Is it okay to work on a problem which is incremental as your first Ph.D problem?
Yes!
Your goal for your first problem is just to publish something. It doesn’t have to be significant. It doesn’t have to be in a top conference. It doesn’t have to be related to your eventual thesis topic. It doesn’t even have to be in the same subfield as anything else you publish in the future. Just publish something.
This is just getting you used to the process of writing and revising and submitting and being frustrated by bad reviews and rerevising and seeing the results in print, so that none of that stuff is a barrier later.
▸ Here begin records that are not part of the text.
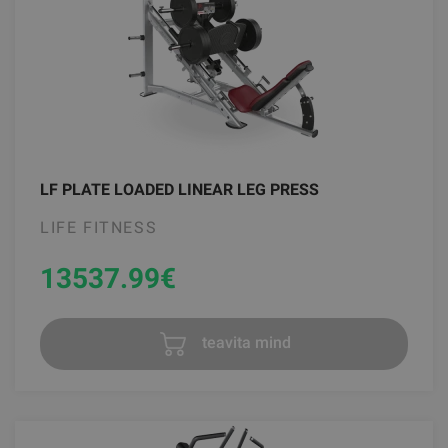
LF PLATE LOADED LINEAR LEG PRESS
LIFE FITNESS
13537.99
€
teavita mind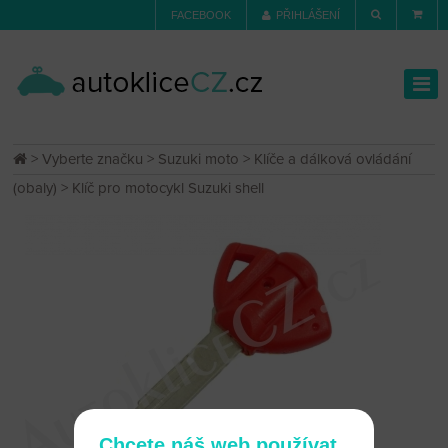
FACEBOOK
PŘIHLÁŠENÍ
>
Vyberte značku
>
Suzuki moto
>
Klíče a dálková ovládání
(obaly)
> Klíč pro motocykl Suzuki shell
Chcete náš web používat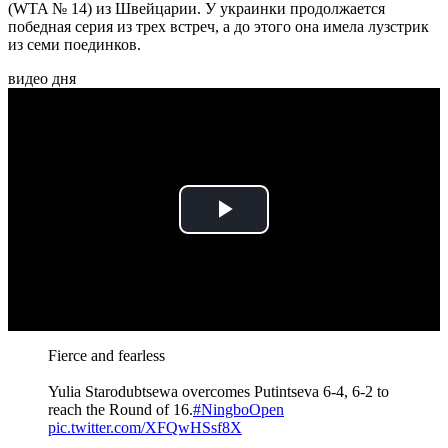
(WTA № 14) из Швейцарии. У украинки продолжается
победная серия из трех встреч, а до этого она имела лузстрик
из семи поединков.
видео дня
Play
Video
Fierce and fearless
Yulia Starodubtsewa overcomes Putintseva 6-4, 6-2 to
reach the Round of 16.
#NingboOpen
pic.twitter.com/XFQwHSsf8X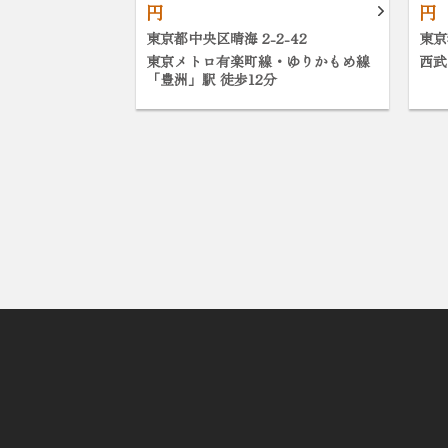
円
円
東京都中央区晴海 2-2-42
東京
東京メトロ有楽町線・ゆりかもめ線
西武
「豊洲」駅 徒歩12分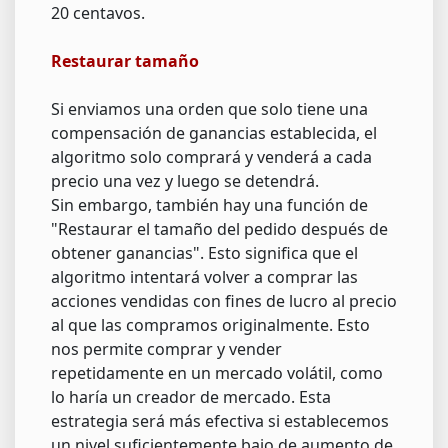
20 centavos.
Restaurar tamaño
Si enviamos una orden que solo tiene una
compensación de ganancias establecida, el
algoritmo solo comprará y venderá a cada
precio una vez y luego se detendrá.
Sin embargo, también hay una función de
"Restaurar el tamaño del pedido después de
obtener ganancias". Esto significa que el
algoritmo intentará volver a comprar las
acciones vendidas con fines de lucro al precio
al que las compramos originalmente. Esto
nos permite comprar y vender
repetidamente en un mercado volátil, como
lo haría un creador de mercado. Esta
estrategia será más efectiva si establecemos
un nivel suficientemente bajo de aumento de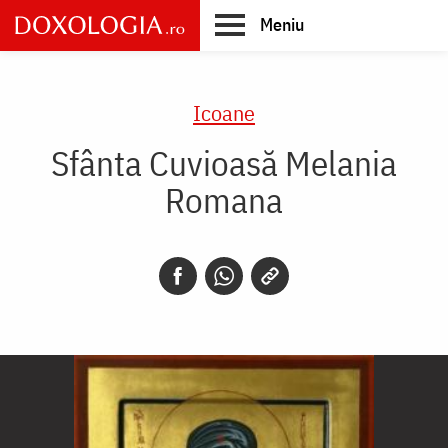
Skip
Meniu
to
main
Main
content
navigation
Icoane
Sfânta Cuvioasă Melania
Romana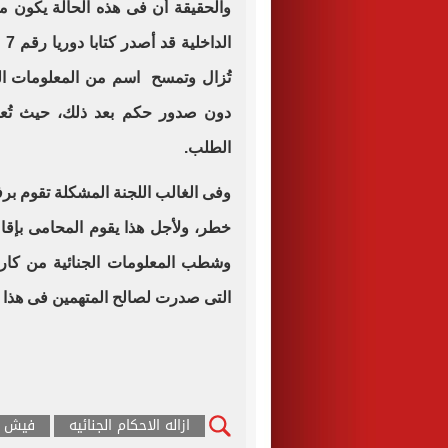
والحقيقة أن فى هذه الحالة يكون من
تُزال وتمسح اسم من المعلومات ال
الطلب.
وفى الغالب اللجنة المشكلة تقوم بر
خطر، ولأجل هذا يقوم المحامى بإ
وشطب المعلومات الجنائية من كارت
التى صدرت لصالح المتهمين فى هذا 
ازاله الاحكام الجنائيه
فيش و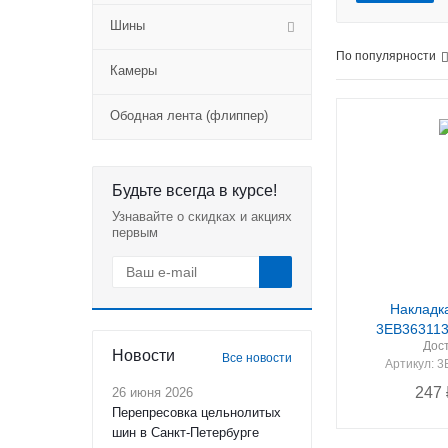
Шины
По популярности
Камеры
Ободная лента (флиппер)
Будьте всегда в курсе!
Узнавайте о скидках и акциях
первым
Накладк
3EB363113
Дос
Новости
Все новости
Артикул
: 
247
26 июня 2026
Перепресовка цельнолитых
шин в Санкт-Петербурге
This is inoculation against the inevitable future Impostor Syndrome telling you that you can’t do this, because you already did this.
To add to JeffE's answer: Yes, and it is encouraged for inexperienced researchers.
Check Eamonn Keogh's awesome slides on how to do research:
http://www.cs.ucr.edu/~eamonn/Keogh_SIGKDD09_tutorial.pdf
In particular, read from page 20: "Finding research problem":
Some people have suggested that this method can lead to incremental, boring, low-risk papers...
- Perhaps, but there are 104 papers in SIGKDD this year, they are not all going to be groundbreaking.
- Sometimes ideas that seem incremental at first blush may turn out tobe very exciting as you explore the problem.
- An early career person might eventually go on to do high risk research, after they have a “cushion” of two or three lower-risk SIGKDD papers.
Data mining is not my field, but I heard that KDD is the top-tier conference there.